Według brytyjskiego dziennika „The Guardian” urzędnicy z brytyjskiego archiwum narodowego mieli zniszczyć kontrowersyjne dokumenty, a potem zgłosić je jako zaginione. Sprawa dotyczy dokumentów na temat wojny na Falklandach czy testów szczepionek na polio.

„Guardian” pisze, że tysiące rządowych dokumentów na temat najbardziej kontrowersyjnych epizodów z XX-wiecznej historii Wielkiej Brytanii zaginęło po tym jak z domeny publicznej usunęli je cywilni pracownicy archiwum państwowego, a potem zgłosili ich zaginięcie.

Dokumenty, o których mowa dotyczą wojny o Falklandy, którą Wielka Brytania toczyła z Argentyną, napiętej sytuacji w Irlandii Północnej czy listu Zinowiewa z 1924 roku, którym brytyjski wywiad MI6 próbował doprowadzić do upadku rządu laburzystów. Te i szereg innych wrażliwych dokumentów zaginęło w tajemniczych okolicznościach.

Inne dokumenty dotyczą brytyjskiej administracji kolonialnej w Palestynie i testów szczepionki na polio. W sumie zaginionych dokumentów jest około 1000, które najpierw zostały usunięte z publicznego dostępu, a potem zgłoszono ich zaginięcie. Dokumenty dotyczące listu Zinowiewa zniknęły w całości, ale Home Office nie ujawnił dlaczego zostały zabrane i kiedy w ogóle zaginęły. Nie wiadomo także czy wykonano jakieś kopie tak wrażliwych i ważnych dokumentów.

Inne dokumenty miały zaginąć w momencie „wypożyczenia do innych jednostek rządowych”. Miały to być dokumenty dotyczące działalności partii komunistycznej w Wielkiej Brytanii w okresie zimnej wojny, inne zawierały szczegóły na temat przejęcia przez rząd brytyjski radzieckich aktywów, które znajdowały się w brytyjskich bankach w 1917 r. W sumie zniknęło około 1000 teczek, które zawierały tysiące dokumentów.

„Archiwum Narodowe regularnie wysyła listy do instytucji rządowych z prośbą o zwrot wypożyczonych dokumentów.
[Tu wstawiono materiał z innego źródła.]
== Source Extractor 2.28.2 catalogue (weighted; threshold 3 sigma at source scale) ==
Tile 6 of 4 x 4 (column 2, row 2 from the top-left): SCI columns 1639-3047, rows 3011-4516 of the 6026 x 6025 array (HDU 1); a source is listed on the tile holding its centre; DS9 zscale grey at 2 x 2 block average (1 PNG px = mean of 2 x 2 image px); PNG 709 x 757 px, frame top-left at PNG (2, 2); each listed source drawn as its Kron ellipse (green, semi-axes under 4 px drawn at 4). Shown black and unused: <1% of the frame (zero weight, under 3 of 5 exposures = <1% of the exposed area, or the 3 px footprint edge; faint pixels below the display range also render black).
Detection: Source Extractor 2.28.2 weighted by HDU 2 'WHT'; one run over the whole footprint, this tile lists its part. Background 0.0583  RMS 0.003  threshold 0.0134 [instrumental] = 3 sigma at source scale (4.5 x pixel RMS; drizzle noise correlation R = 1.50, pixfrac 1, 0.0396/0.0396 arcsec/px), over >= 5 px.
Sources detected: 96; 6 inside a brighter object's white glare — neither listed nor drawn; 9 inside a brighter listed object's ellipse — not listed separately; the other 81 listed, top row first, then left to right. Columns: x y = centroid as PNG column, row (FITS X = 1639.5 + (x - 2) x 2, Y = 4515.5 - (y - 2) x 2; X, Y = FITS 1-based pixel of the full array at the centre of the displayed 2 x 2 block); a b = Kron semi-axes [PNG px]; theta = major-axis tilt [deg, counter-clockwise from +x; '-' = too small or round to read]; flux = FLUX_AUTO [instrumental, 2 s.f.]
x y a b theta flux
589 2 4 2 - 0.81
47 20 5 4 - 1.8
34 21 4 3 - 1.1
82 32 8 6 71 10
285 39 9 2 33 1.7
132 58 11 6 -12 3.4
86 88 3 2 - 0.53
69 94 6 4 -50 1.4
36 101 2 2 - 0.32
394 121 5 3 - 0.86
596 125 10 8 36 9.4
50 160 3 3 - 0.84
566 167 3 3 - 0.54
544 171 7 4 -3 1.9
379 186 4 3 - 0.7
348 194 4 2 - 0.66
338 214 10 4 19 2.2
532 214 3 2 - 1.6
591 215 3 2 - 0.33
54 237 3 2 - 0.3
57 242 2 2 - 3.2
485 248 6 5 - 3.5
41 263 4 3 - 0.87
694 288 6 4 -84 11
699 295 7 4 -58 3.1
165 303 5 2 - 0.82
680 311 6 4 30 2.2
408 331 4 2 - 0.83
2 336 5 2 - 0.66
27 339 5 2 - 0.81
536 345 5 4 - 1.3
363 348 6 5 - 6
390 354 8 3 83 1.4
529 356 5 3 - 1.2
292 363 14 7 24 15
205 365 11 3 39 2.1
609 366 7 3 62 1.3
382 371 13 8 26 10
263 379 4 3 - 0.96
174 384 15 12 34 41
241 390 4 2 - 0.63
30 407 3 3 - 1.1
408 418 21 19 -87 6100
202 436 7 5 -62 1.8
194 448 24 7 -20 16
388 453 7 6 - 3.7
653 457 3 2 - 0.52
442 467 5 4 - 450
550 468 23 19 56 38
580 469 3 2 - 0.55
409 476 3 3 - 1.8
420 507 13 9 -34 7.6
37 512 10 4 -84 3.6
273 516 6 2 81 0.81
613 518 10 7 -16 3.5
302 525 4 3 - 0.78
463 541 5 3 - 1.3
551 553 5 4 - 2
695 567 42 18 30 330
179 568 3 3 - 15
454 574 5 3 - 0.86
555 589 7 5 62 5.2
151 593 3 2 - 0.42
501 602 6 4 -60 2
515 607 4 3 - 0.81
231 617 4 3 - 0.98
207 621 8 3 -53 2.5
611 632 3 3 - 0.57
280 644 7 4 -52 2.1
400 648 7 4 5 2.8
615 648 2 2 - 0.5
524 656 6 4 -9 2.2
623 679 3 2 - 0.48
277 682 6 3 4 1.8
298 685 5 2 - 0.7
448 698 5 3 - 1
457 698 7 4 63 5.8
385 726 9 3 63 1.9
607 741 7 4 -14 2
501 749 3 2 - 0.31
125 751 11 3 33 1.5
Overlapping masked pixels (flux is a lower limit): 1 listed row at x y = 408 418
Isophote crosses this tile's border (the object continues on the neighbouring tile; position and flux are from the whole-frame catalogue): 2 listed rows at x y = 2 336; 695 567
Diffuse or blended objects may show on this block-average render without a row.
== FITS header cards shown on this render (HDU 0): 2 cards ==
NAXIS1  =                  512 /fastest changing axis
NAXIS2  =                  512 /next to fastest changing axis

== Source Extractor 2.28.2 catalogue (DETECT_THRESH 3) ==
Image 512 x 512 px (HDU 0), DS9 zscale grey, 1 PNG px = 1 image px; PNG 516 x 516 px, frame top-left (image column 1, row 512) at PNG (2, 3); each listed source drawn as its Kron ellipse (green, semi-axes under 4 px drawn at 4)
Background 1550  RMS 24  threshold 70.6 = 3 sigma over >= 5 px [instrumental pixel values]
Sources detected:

Jeśli stwierdzimy brak jakiegoś dokumentu, to wprowadzona zostaje procedura mająca na celu wyjaśnienie jakie działania były prowadzone na danym wolumenie i co można zrobić, żeby odnaleźć dany dokument” – powiedział rzecznik archiwum.

Niektórzy historycy brytyjscy twierdzą, że Foreign Office bezprawnie gromadzi historyczne dokumenty , które oznaczone są klauzulą tajności. Stąd przypuszczenia historyków dotyczące próby wybielania historii przez rząd brytyjski, który próbuje zatuszować swój udział w najbardziej kontrowersyjnych wydarzeniach w 20-wiecznej historii kraju.